Metoda klasifikasi secara umum terbagi
menjadi dua:
·
Klasifikasi
tidak terbimbing (un-supervised
classification), merupakan metoda klasifikasi yang memberikan keleluasaan bagi
computer untuk mengklasifikasikan citra secara mandiri.
·
Klasifikasi
terbimbing (supervised classification),
merupakan metoda klasifikasi yang memberikan bimbingan kepada komputer dalam proses klasifikasinya.
E.
Diagram Alir Penentuan Lokasi Budidaya
Rumput Laut
F.
Kriteria kesesuaian lahan budidaya
rumput laut
G.
Contoh Hasil Penentuan Kelayakan
Lokasi Budidaya Rumput Laut di Perairan Teluk Gerupuk, Pulau Lombok dengan
Menggunakan Citra Satelit
1. Penentuan
Suhu
Suhu
suatu perairan dipengaruhi oleh radiasi matahari, posisi matahari, letak
geografis, musim, kondisi awan, serta proses interaksi antara air dan udara, penguapan,
dan hembusan angin.
Gambar 2. Sebaran suhu dari data penginderaan jauh
2. Penentuan
Sebaran Muatan Padatan Tersuspensi
Muatan
Padatan Tersuspensi (MPT) berkolerasi positif dengan kekeruhan. Semakin tinggi
nilai padatan tersuspensi, maka nilai kekeruhan juga semakin tinggi. Namun,
tingginya padatan terlarut tidak selalu diikuti dengan tingginya kekeruhan
seperti halnya dengan air laut.
3. Keterlindungan
Lokasi
Keterlindungan lokasi merupakan salah
satu faktor penting dalam kegiatan budidaya rumput laut. Pemilihan lokasi pada
daerah yang terlindung akan mengurangi dampak kerusakan tersebut. Secara
geografis kondisi alam, perairan teluk merupakan suatu wilayah yang telindung
dari hempasan gelombang yang berpotensi sebagai daerah budidaya rumput laut di
masa yang akan datang. Teluk adalah perairan laut yang menjorok masuk ke dalam
daratan, oleh karena itu perairan teluk relatif terlindung dari ombak
besar.
Gambar 4. Keterlindungan
4. Sebaran
Arus
Arus
merupakan gerakan mengalir suatu massa air yang dapat disebabkan oleh tiupan
angin, perbedaan densitas air laut, maupun gerakan bergelombang panjang,
seperti pasang surut.
Gambar 5. Sebaran arus
Lokasi
untuk budidaya rumput laut harus terlindung dari arus dan hempasan ombak yang
terlalu kuat dan apabila hal tersebut terjadi, maka rumput laut akan mengalami
kerusakan bahkan dapat hanyut terbawa arus.
5. Kesesuaian
Lokasi Budidaya Rumput Laut
Kesesuaian
lokasi budidaya rumput laut pada Gambar
merupakan hasil overlay (tumpang
susun) dari hasil peta tematik suhu permukaan laut, muatan padatan
tersuspensi, dan keterlindungan, serta informasi arus.

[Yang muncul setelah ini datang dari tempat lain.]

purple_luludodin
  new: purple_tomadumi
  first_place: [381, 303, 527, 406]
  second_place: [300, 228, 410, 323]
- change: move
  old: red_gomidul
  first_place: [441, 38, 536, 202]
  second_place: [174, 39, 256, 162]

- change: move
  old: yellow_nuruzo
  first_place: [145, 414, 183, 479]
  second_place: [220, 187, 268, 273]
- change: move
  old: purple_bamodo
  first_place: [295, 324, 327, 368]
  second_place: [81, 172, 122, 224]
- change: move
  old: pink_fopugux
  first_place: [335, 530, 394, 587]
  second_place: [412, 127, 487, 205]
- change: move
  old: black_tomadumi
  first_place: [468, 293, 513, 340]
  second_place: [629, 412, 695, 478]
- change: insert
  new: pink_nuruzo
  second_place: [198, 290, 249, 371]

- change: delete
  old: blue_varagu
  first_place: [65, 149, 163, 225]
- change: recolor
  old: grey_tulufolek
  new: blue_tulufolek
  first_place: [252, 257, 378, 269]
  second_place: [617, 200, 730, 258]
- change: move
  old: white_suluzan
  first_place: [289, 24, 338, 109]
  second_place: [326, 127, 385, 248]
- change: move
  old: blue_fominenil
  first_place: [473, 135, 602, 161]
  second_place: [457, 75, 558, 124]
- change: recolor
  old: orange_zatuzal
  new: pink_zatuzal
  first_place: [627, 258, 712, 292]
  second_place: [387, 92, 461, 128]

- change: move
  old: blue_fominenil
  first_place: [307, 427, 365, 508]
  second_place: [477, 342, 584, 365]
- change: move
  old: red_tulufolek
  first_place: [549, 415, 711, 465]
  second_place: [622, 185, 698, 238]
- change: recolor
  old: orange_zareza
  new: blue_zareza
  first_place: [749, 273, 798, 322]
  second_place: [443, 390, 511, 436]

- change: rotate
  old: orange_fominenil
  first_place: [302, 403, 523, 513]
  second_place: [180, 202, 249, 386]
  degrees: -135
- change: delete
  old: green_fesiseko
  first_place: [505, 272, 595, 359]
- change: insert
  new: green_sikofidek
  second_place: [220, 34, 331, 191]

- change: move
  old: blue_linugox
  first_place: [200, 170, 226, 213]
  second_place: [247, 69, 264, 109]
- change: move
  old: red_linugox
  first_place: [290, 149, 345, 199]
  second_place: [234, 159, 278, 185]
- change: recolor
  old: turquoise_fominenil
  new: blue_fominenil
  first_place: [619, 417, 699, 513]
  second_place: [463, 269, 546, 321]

Gambar 6. Kesesuaian lokasi budidaya rumput laut
Daftar
Pustaka
Ratnasari, A; K.
Nirmala; S. Budhiman; Emiyati; dan B. Hasyim. 2014. Pemanfaatan Data Penginderaan Jauh dan Sistem Informasi Geografis untuk
Penentuan Lokasi Budidaya Rumput Laut Di Perairan Teluk Gerupuk, Pulau Lombok,
Provinsi Nusatenggara Barat. Seminar Nasional Penginderaan Jauh.